20 Haziran 2010 Pazar

Eskir, herşey eskir.


Hayatta herşey eskir. En yeni şeyler bile ertesi gün eski olur. Aldığınız tişörtün hükmü siz onu kasaya götürene kadar geçer. Sonra o da diğer bütün sıradan tişörtler gibi eskir.Eskimeyen tek şey ihtiyaçlarımızdır.İhtiyaçlarımız doğrultusunda, insanları eskimez sanarız. Halbuki onlara ihtiyaç olmayınca, umurumuzda bile olmazlar. Yani onlar da eskir. Gökyüzü eskir, deniz eskir, kar eskir, yağmur eskir. Hepsi eskir, eskidikçe de çirkinleşir. Eski şeyler çirkindir. Yeni şeyler her zaman daha güzeldir, daha çekicidir. İnsanlar da böyledir, yeni bir kadın ya da yeni bir erkek eskisinden daha çok tercih edilir. Acıdır belki bütün bunlar ama insanın doğasında bu vardır. Kimse kurumuş yaprağı istemez. Herkes taze bahar dalını ister. Dünya döndükçe, dünyamız kirlendikçe, ters orantıda ,insanoğlu yenilik ister. İnsanlar gelir geçer, eskirler. Evet özlenirler kuşkusuz ama eskirler. Geçenlerde öğretmenlerimi düşündüm. Acı belki ama eskimişlerdi hafızamda. Artık aynı heyecanı duymuyordum onları düşünürken. Çamaşırlarımız eskir, çatallar, bıçaklar, sabunluk, perdeler, terlikler, insanın değdiği veya değmediği herşey eskir. Eskimeye mahkumdur. aynı neşe, aynı coşku kalmaz ne insanlara ne objelere karşı. Zamanla herşey unutulur. Filmlerdeki gibidir gerçekten, insanlar eskir ve unutulur. Bugün daha iyi anladım, eskimiş birini unuttuğumu.İsmi bile koca boş bir sayfayı hatırlatıyordu bana, bomboş. Çünkü zamanla unutmuşum. Hisler eskimiş ve yokolmuş. İleride ancak resimlere bakan biri hatırlayacak bazı şeyleri çünkü eskimiş insanların, eskimiş hikayeleriyle kimse ilgilenmez. Kendimiz bile geçmişimizi eskimiş sayar, unuturuz. Bugünü yaşamaktadır maharet. Bugünden ve yarından medet umulabilir ama dün geçmiştir ve geri dönüşü yoktur.

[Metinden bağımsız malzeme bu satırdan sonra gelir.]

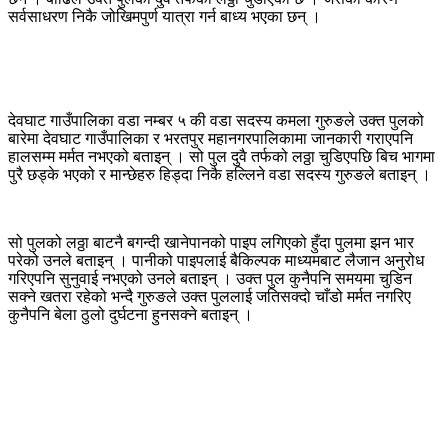
सर्वसाधरण निकै जोखिमपुर्ण यात्रा गर्न बाध्य भएका छन् ।
देवघाट गाउँपालिका वडा नम्बर ५ की वडा सदस्य कमला गुरुङले उक्त पुलको
बारेमा देवघाट गाउँपालिका र भरतपुर महानगरपालिकामा जानकारी गराएपनि
हालसम्म मर्मत नभएको बताइन् । सो पुल दुवै तर्फको लठ्ठा चुडिएपछि बिच भागमा
पुरै छड्के भएको र मान्छेहरु हिड्दा निकै हल्लिने वडा सदस्य गुरुङले बताइन् ।
सो पुलको लठ्ठा बाटनै बगन्दी खानेपानको पाइप लगिएको हुँदा पुलमा झन भार
परेको उनले बताइन् । पानीको पाइपलाई बैकिल्पक माध्यमबाट लैजान अनुरोध
गरिएपनि सुनुवाई नभएको उनले बताइन् । उक्त पुल कुनैपनि समयमा चुडिन
सक्ने खतरा रहेको भन्दै गुरुङले उक्त पुललाई जतिसक्दो चाँडो मर्मत नगरिए
कुनैपनि बेला ठुलो दुर्घटना हुनसक्ने बताइन् ।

İçtiğim çayın tadı da eskiyor mesela. Çaydanlığın ilk zamanlarda demlediği çayla şu anki farklı. Saçlarım eskiyor, ne yapsam nafile. Vücudum eskiyor. Gözlerim eskiyor. Ve malesef bakışlarım da eskiyor. İnsanların bakışlarında yaşanmışlıklar iz bırakıyor. Acılar ve öfkeler gözlerden silinmiyor. Siz baktıkça, insanlar size baktıkça eskiler ortaya saçılıveriyor. Sözlerin kifayetsiz kaldığı noktalardan biridir gözler. Ne yalan söyleseniz gören gözü kandıramazsınız çünkü. Bugün, bu sabah, eskimişleri hatırladım. Ve çok eskimişlerdi. Artık eskimiş anılarımı verebilirdim. Onları çöpe attım. Eskimiş anılarımı isteyenler çöpten alabilir çünkü onları kullanmıyorum artık. On beş yaşındayken sizi heyecanlandıran şey artık heyecanlandırmıyor. insanlar eskidikçe, anlamsızlaşıyor. Herkes ama herkes anlamsızlaşıyor. Bunu gördüm. İstisnasız nasıl da herkes eskimiş ve ihtiyaç kalmayınca da kenara atılmış benim beynimde. Belki çok kaddarca ama işin aslı bu. Vefa değil burada yaralanan ne de minnet. Herşeyin bir ömrü var hayatta. Ömrü biteni çöpe atacaksın. Dayanmaz çünkü, ekşir, kokar, kokuşur ve sonunda çürür.

Bacağı sakat atı çaresiz vuracaksın. Ondan hayır gelmez artık sana.